I would definitely like to see what you can come up with. Maybe another 21 step GUI procedure like the one earlier in this thread. For those who want to avoid some fuss here's a more streamlined approach:

https://www.eevblog.com/forum/microcontrollers/one-dollar-one-minute-arm-development/msg506113/?topicseen#msg506113

Unzip and hit 'a'. Notice as usual the entire compiler and programming tools have been attached to the thread and not just linked. However I do think there might be something wrong if your setup takes 60 sec to compile. For me a timer1 demo takes only a fraction of a second to produce hex and maybe another sec to flash the chip. Of course that's CLI which is not very popular with the mainstream community.

It's true this compiler does not hold a candle up to commercial deals like IAR or Keil or even GCC which has had hundreds of top experts working on it for many years. If you review the history it's basically a one man show and fairly recent effort. It's more like comparing Turbo-c with MS Visual and C# compilers. In fact SDCC feels and performs very similar to that old Borland standby. I really like Turbo-C for PC programming and SDCC is one of my favorite MCU utilities.

BTW thanks again for bringing these great chips to my attention and, even if nobody else seems to appreciate these STM8 parts, I personally would be very interested to see what you can come up with for another tutorial.

[dannyf]

I think those 003s are actually 103s marked down.

I can confirm that 003 binaries can be flashed to 103s and run flawlessly; and 103 binaries can be flashed to 003s and run flawlessly.

[Koepi]

I ordered PCBs for STM32F030 boards from JM Electron and they arrived today. My solder iron tip from the new soldering and hot fan station is a bit big compared to my previous Ersa tip, so it was a bit complicated to build it up. (I ordered a set of different tips and some smaller ones now.)

What is different to the ghetto style version? Well, it has a mini USB plug for feeding it directly with power. A LDO (XC6202) delivers the needed 3.3V, up to 200mA. A reset switch is prepared, a power LED and a user LED which can be disconnected from PA1 via jumper; also a Boot0-jumper is on there. UART and SWD have additional pins so periphery can stay plugged in while uploading a new firmware. Useful are two additional GND, 5V and 3.3V pins. Also, an external oscillator can be soldered in.
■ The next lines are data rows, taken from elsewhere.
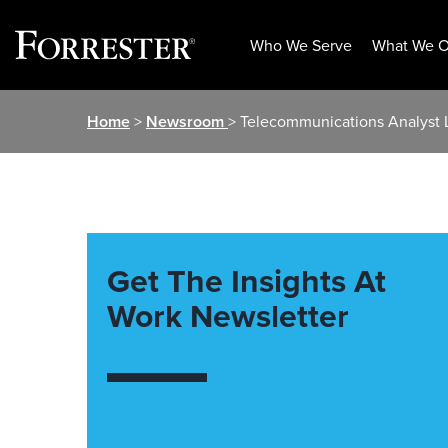
Who We Serve
What We O
Skip
Home
>
Newsroom
> Telecommunications Analyst L
to
content
Get The Insights At
Work Newsletter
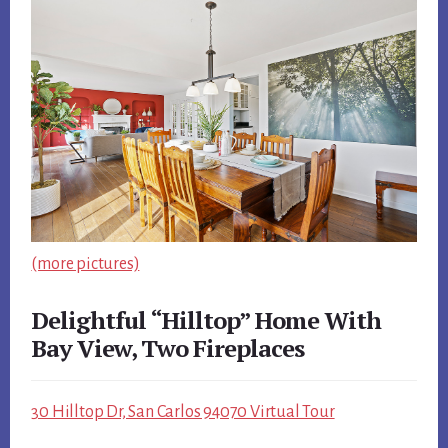
(more pictures)
Delightful “Hilltop” Home With
Bay View, Two Fireplaces
30 Hilltop Dr, San Carlos 94070 Virtual Tour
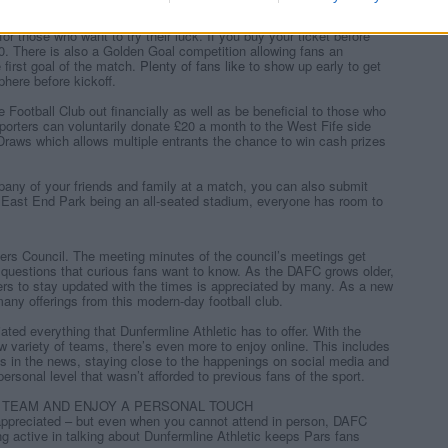
mble safely and be gamble aware. When the fun stops, STOP!
r those who want to try their luck. If you buy your ticket before
00. There is also a Golden Goal competition allowing fans an
 first goal of the match.
Plenty of fans like
to show up early to get
phere before kickoff.
e Football Club out financially as well as be beneficial to those who
pporters can voluntarily donate £20 a month to the West Fife side
e Draws which allows multiple entrants the chance to win cash prizes
any of your friends and family at a match, you can also submit
 East End Park being an all-seated stadium, everyone has room to
ters Council. The meeting minutes of the council’s meetings get
questions that curious fans want to know. As the DAFC grows older,
ters to stay updated with the times is appreciated by many. As a new
many offerings from this modern-day football club.
ated everything that Dunfermline Athletic has to offer. With the
variety of teams, there’s even more to enjoy online. This includes
s in the news, staying close to the happenings on social media and
personal level that wasn’t afforded to previous fans of the sport.
 TEAM AND ENJOY A PERSONAL TOUCH
appreciated – but even when you cannot attend in person, DAFC
g active in talking about Dunfermline Athletic keeps Pars fans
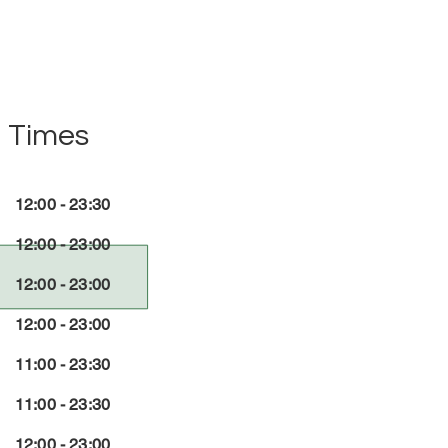
 Times
12:00 - 23:30
12:00 - 23:00
12:00 - 23:00
12:00 - 23:00
11:00 - 23:30
11:00 - 23:30
12:00 - 23:00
But all in all it isn't far better then our ghetto style version. At least for my taste.

(Yes, I know - I didn't think while soldering the pin headers, so the UART/SWD pin headers are on the bottom, too They belong to the top for better accessability.)
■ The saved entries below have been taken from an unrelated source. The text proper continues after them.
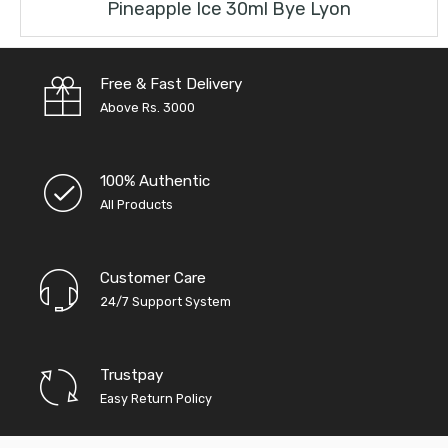
Pineapple Ice 30ml Bye Lyon
Free & Fast Delivery
Above Rs. 3000
100% Authentic
All Products
Customer Care
24/7 Support System
Trustpay
Easy Return Policy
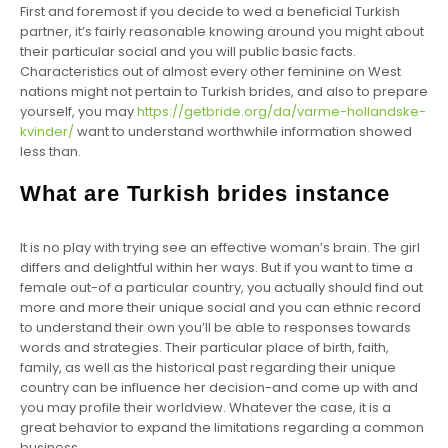
First and foremost if you decide to wed a beneficial Turkish
partner, it’s fairly reasonable knowing around you might about
their particular social and you will public basic facts.
Characteristics out of almost every other feminine on West
nations might not pertain to Turkish brides, and also to prepare
yourself, you may
https://getbride.org/da/varme-hollandske-
kvinder/
want to understand worthwhile information showed
less than.
What are Turkish brides instance
It is no play with trying see an effective woman’s brain. The girl
differs and delightful within her ways. But if you want to time a
female out-of a particular country, you actually should find out
more and more their unique social and you can ethnic record
to understand their own you’ll be able to responses towards
words and strategies. Their particular place of birth, faith,
family, as well as the historical past regarding their unique
country can be influence her decision-and come up with and
you may profile their worldview. Whatever the case, it is a
great behavior to expand the limitations regarding a common
business.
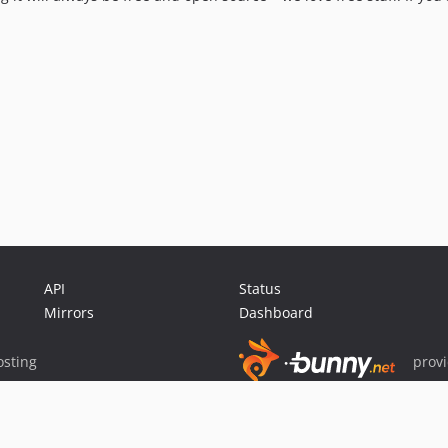
API
Status
Mirrors
Dashboard
sting
prov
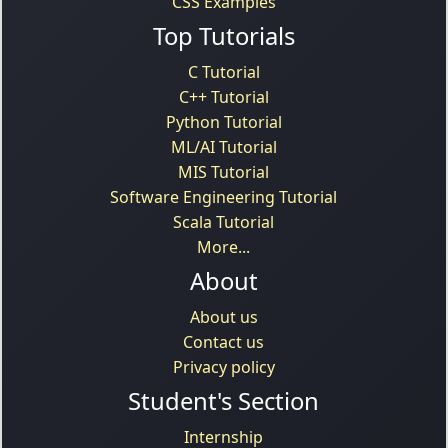
CSS Examples
Top Tutorials
C Tutorial
C++ Tutorial
Python Tutorial
ML/AI Tutorial
MIS Tutorial
Software Engineering Tutorial
Scala Tutorial
More...
About
About us
Contact us
Privacy policy
Student's Section
Internship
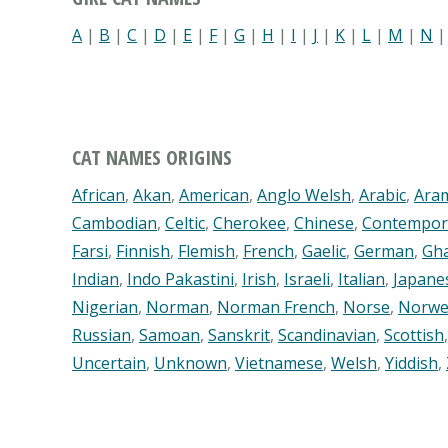
A
|
B
|
C
|
D
|
E
|
F
|
G
|
H
|
I
|
J
|
K
|
L
|
M
|
N
CAT NAMES ORIGINS
African
,
Akan
,
American
,
Anglo Welsh
,
Arabic
,
Ara
Cambodian
,
Celtic
,
Cherokee
,
Chinese
,
Contempor
Farsi
,
Finnish
,
Flemish
,
French
,
Gaelic
,
German
,
Gh
Indian
,
Indo Pakastini
,
Irish
,
Israeli
,
Italian
,
Japane
Nigerian
,
Norman
,
Norman French
,
Norse
,
Norwe
Russian
,
Samoan
,
Sanskrit
,
Scandinavian
,
Scottish
Uncertain
,
Unknown
,
Vietnamese
,
Welsh
,
Yiddish
,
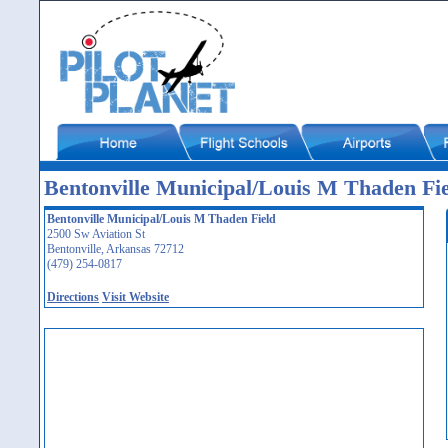
Bentonville Municipal/Louis M Thaden F
Bentonville Municipal/Louis M Thaden Field
2500 Sw Aviation St
Bentonville, Arkansas 72712
(479) 254-0817
Directions
Visit Website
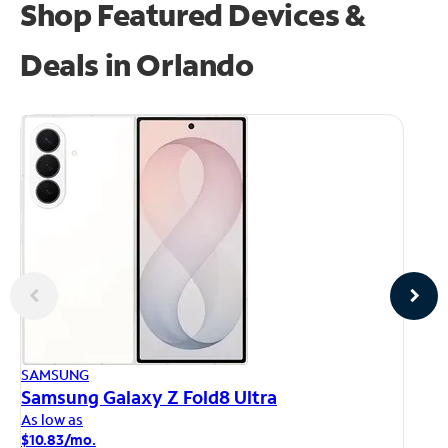
Shop Featured Devices &
Deals in Orlando
AP
SAMSUNG
iP
Samsung Galaxy Z Fold8 Ultra
As
As low as
$1
$10.83/mo.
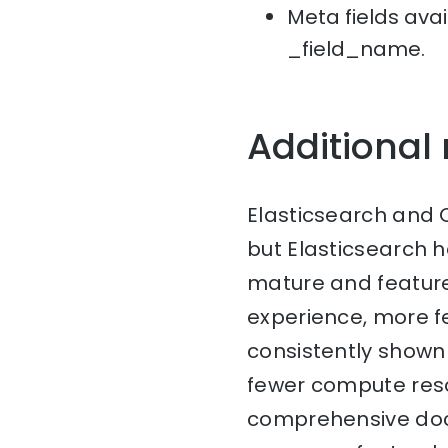
Meta fields avai
_field_name.
Additional
Elasticsearch and 
but Elasticsearch 
mature and feature-
experience, more fe
consistently shown 
fewer compute reso
comprehensive doc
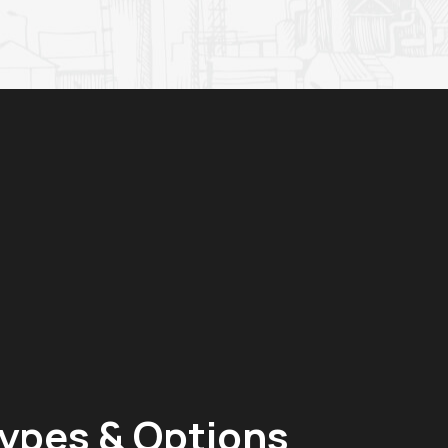
ypes & Options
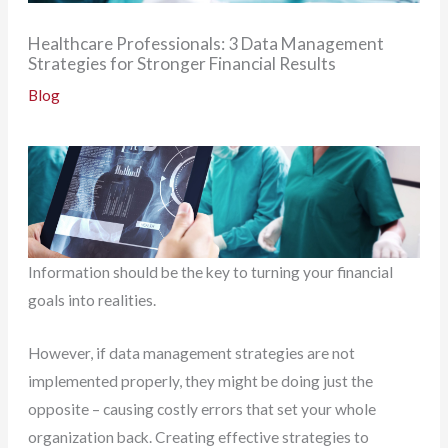
Healthcare Professionals: 3 Data Management
Strategies for Stronger Financial Results
Blog
Information should be the key to turning your financial
goals into realities.
However, if data management strategies are not
implemented properly, they might be doing just the
opposite – causing costly errors that set your whole
organization back. Creating effective strategies to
Edit: Jeez. Just took a closer look at the XC6202 datasheet. It needs 1µF capacitors, those are placed directly left and right from the IC (which is very close and the good part of the design). Replaced them now with correct capacitors. Vdda is not filtered with a ferrite bead, but has a 0R bridge. Will replace it with a ferrite, too. The BOM from the PCB is a bit of a mess. Room for improvements at least!